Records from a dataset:

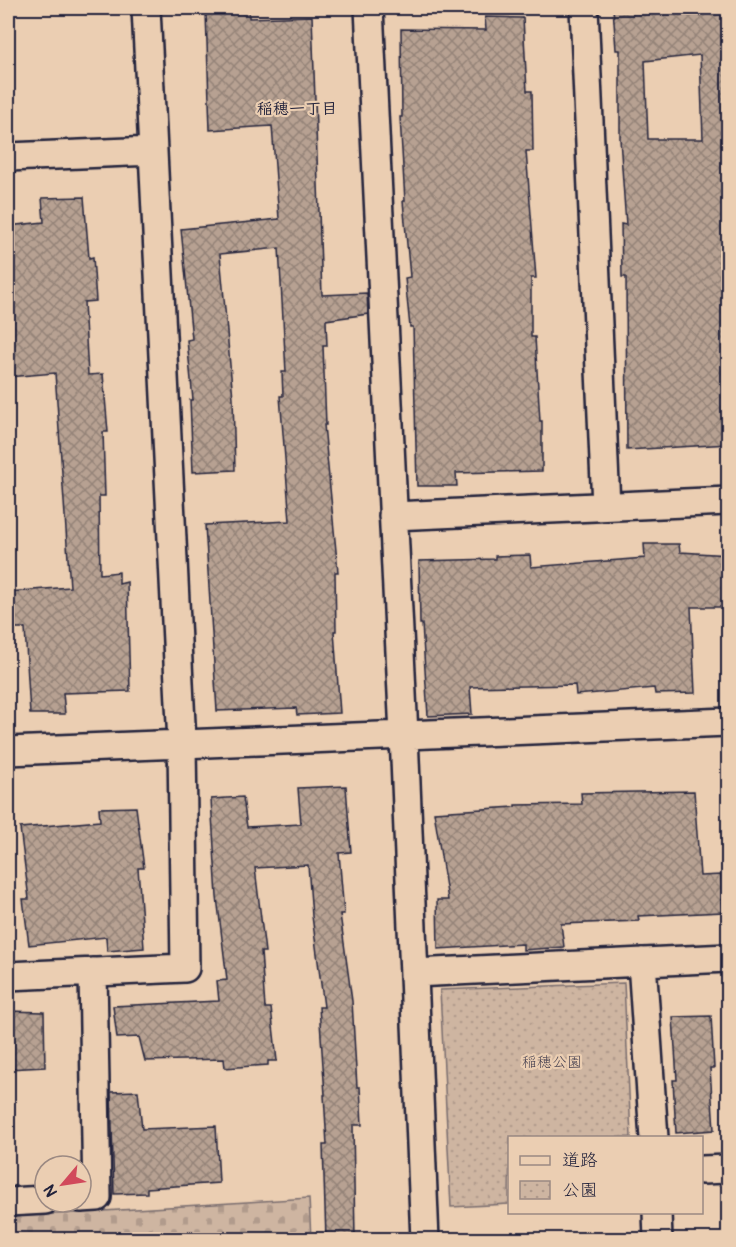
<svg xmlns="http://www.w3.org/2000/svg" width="736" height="1247" viewBox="0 0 736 1247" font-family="Pangolin,'Klee One',sans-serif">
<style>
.cemetery{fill:url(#cemetery-stones);stroke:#786c6e;stroke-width:1.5}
.park{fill:url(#park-dots);stroke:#786c6e;stroke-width:1.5}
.building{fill:url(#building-cross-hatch);stroke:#22223b;stroke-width:1.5;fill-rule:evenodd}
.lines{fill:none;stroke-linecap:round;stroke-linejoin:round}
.minor-casing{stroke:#22223b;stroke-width:32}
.minor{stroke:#ebceb2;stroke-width:27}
.labels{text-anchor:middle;stroke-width:4.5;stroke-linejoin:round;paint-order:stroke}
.park-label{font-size:15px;fill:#443f4f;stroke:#ebceb2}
.neighbourhood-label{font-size:16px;font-weight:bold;fill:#22223b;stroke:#ebceb2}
</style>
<defs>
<pattern id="cemetery-stones" width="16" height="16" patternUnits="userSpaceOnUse" patternTransform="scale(1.5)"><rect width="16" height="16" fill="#ceb5a1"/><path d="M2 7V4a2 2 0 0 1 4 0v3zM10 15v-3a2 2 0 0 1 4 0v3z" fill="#b19b8c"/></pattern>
<pattern id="park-dots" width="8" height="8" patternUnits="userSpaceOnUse" patternTransform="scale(1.5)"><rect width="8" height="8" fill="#ceb5a1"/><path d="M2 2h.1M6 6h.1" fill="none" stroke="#b19b8c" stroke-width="1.8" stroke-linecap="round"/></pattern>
<pattern id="building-cross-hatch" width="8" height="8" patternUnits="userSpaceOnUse" patternTransform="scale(1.5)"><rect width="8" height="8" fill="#b7a192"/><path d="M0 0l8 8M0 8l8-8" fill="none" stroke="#948378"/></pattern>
</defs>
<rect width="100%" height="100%" fill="#ebceb2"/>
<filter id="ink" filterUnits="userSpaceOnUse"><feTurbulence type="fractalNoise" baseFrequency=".0167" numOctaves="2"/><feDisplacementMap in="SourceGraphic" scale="12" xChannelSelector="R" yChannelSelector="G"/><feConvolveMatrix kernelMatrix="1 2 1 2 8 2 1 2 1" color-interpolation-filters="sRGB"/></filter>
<g filter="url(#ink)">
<path class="cemetery" d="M 309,1198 L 311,1239 L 8,1239 L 8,1217 Z"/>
<path class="park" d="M 624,983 L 631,1137 L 510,1138 L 509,1204 L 451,1207 L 440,990 Z"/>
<path class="building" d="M 613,8 L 729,8 L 729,444 L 627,450 L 626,277 L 622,277 L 621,224 L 626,225 L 620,139 L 620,50 L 616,50 ZM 700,55 L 703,139 L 648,139 L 645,61 Z
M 249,12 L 249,18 L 312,16 L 322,295 L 367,293 L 368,314 L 326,320 L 327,346 L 323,346 L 326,425 L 324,425 L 338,572 L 335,572 L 336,631 L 334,631 L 340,713 L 297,715 L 296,708 L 217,711 L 205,525 L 290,521 L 280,396 L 283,396 L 282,372 L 286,372 L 279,248 L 220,254 L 233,398 L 235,470 L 193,472 L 190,400 L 193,400 L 187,340 L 192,339 L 181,229 L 279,219 L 272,126 L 210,130 L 206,13 Z
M 485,17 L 523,18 L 527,91 L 532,91 L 533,151 L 526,151 L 536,278 L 531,278 L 531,337 L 535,337 L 540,421 L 542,421 L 542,471 L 456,473 L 457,486 L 417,486 L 413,327 L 410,327 L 405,278 L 410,277 L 403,201 L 405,201 L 400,117 L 402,117 L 401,29 L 486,30 Z
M 84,197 L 89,258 L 93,257 L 96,301 L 84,302 L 88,375 L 103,374 L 108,432 L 103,432 L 105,496 L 99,496 L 100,574 L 119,572 L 119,584 L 127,582 L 130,691 L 63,693 L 65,714 L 30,714 L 25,628 L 8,628 L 8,592 L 70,587 L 55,373 L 8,377 L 8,226 L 44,222 L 42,198 Z
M 644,544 L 679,544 L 680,552 L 729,555 L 729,607 L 691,607 L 695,693 L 655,694 L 654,688 L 576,695 L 575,685 L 470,687 L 472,714 L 428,716 L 422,624 L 420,624 L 419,561 L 495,559 L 495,556 L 530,555 L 531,567 L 645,558 Z
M 346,786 L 351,852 L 339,853 L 344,914 L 340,914 L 352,1001 L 357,1087 L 360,1087 L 362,1125 L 353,1125 L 355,1239 L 326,1239 L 323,1145 L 327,1145 L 324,1095 L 325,1095 L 319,1007 L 324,1007 L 312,916 L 308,865 L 255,868 L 265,952 L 261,952 L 265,1008 L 271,1008 L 277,1061 L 268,1061 L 268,1065 L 225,1068 L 224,1059 L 145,1061 L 139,1037 L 117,1038 L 113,1006 L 219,1001 L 217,981 L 227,980 L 217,897 L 211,799 L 243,797 L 247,827 L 301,824 L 298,788 Z
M 694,791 L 700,876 L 721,875 L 723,912 L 638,916 L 639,921 L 561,924 L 564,947 L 523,950 L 523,944 L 438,949 L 437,900 L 448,900 L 434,812 L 515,807 L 515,805 L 582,804 L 581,793 Z
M 136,807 L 144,868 L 138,868 L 144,948 L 107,951 L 106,937 L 29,945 L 23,899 L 29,899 L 20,828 L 100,821 L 99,808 Z
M 8,1011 L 44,1012 L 45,1067 L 8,1069 Z
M 711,1016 L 714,1068 L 710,1068 L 714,1130 L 676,1133 L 673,1080 L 677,1080 L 673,1017 Z
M 138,1091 L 142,1129 L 216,1126 L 219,1183 L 147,1188 L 147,1193 L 114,1194 L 111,1092 Z"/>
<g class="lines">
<g class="minor-casing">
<path id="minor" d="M 369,8 L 404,735 L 425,1240
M 584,8 L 606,506
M 8,157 L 153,151
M 393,516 L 728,501
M 8,751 L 728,722
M 642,962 L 654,1138
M 414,973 L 728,958
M 8,976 L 185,968 L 182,744 L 146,8
M 702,1170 L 728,1169
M 81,1198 L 97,1197 L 93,972
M 8,1202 L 45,1200
M 657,1212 L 658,1240"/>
</g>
<use href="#minor" class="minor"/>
</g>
</g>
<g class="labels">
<g class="park-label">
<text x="552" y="1067">稲穂公園</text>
</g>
<g class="neighbourhood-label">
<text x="297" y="114">稲穂一丁目</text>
</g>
</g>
<rect width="736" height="1247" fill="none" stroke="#ebceb2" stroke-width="30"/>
<rect x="15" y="15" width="706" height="1217" fill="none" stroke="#22223b" stroke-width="2" filter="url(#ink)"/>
<rect x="508" y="1136" width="195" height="78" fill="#ebceb2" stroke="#9b8982" stroke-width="1.5"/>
<rect x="520" y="1156" width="30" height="9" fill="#ebceb2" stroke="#9b8982" stroke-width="1.5"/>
<text x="562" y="1166" font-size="18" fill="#22223b">道路</text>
<rect x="520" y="1181" width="30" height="18" fill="url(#park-dots)" stroke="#9b8982" stroke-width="1.5"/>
<text x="562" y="1196" font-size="18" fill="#22223b">公園</text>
<g transform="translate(63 1184) rotate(241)"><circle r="28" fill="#ebceb2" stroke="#9b8982" stroke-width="1.5"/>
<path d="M0-4.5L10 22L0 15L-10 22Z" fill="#d1495b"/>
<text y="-9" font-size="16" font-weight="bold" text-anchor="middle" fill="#22223b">N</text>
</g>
</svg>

◆ Problem description
Would you copy out each line of the records above where the word "lines" occurs?

◆ Response to this exercise
.lines{fill:none;stroke-linecap:round;stroke-linejoin:round}
<g class="lines">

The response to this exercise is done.